Binding specificity of AB0023 against the five members of the lysyl oxidase family (A), LOXL2 using surface Plasmon resonance (B). The ordinate describes the signal, and the abscissa is time in seconds. The figure shows kinetic traces of AB0023 binding to LOXL2 with AB0023 at concentrations of 25 nm, 12.5 nm, 6.25 nm, and 3.125 nm at 25 °C and the different SRCR domain fragments of LOXL2 (C). Binding against the lysyl oxidase family and SRCR fragments was detected using an ELISA-based assay and data fit as described under “Experimental Procedures.” Surface plasmon resonance experiments were conducted on a ProteOn XPR system, and data were analyzed using the ProteOn Manager software. (D), binding assessment of AB0023 against the intact SRCR domains of hLOXL2, hLOXL3 and (E) hLOXL4 using an ELISA-based method.

FIGURE 6.

Inhibition of LOXL2 by AB0023 in a reaction where DAP (IC₅₀′ = 62 ± 5.8 nm) and spermine (IC₅₀′ = 55 ± 11 nm) (A) or collagen I (IC₅₀′ = 60.9 ± 3.9 nm) (B) are used as substrate.

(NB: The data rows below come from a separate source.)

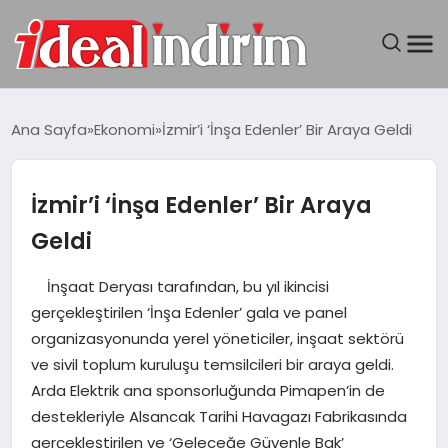
ANASAYFA
Ana Sayfa
Ekonomi
İzmir’i ‘İnşa Edenler’ Bir Araya Geldi
BILGISAYAR
İzmir’i ‘İnşa Edenler’ Bir Araya
DÜNYA
Geldi
SEYAHAT
İnşaat Deryası tarafından, bu yıl ikincisi
gerçekleştirilen ‘İnşa Edenler’ gala ve panel
TEKNOLOJI
organizasyonunda yerel yöneticiler, inşaat sektörü
ve sivil toplum kuruluşu temsilcileri bir araya geldi.
YAŞAM
Arda Elektrik ana sponsorluğunda Pimapen’in de
destekleriyle Alsancak Tarihi Havagazı Fabrikasında
gerçekleştirilen ve ‘Geleceğe Güvenle Bak’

LOXL2 concentration was at 25 nm when DAP and spermine are used. For collagen I reactions, LOXL2 was at 100 nm. C, the effect of AB0023 on the enzymatic activity of active hLOXL3 as a function of AB0023 concentration. The final reaction mixture contained 20 nm hLOXL3, 15 mm DAP, and the indicated concentration of AB0023. D, inhibition of hLOXL3 by BAPN where the substrate is DAP. Final conditions are as described in C. The observed IC₅₀ for BAPN against hLOXL3 was 3.4 μm ± 1.9 μm. Data for all figures were normalized to the enzymatic rate in the absence of AB0023 or inhibitor.

FIGURE 7.

AB0023 inhibition modality against DAP (α = 1. 02 ± 0.05, β = 0.53 ± 0.04) (A) and spermine (α = 1.13 ± 0.26, β = 0.51 ± 0.06) (B) in the presence of varying concentrations of AB0023 (as shown). The response with both substrates is consistent with that of a non-competitive inhibitor (α = 1, see text).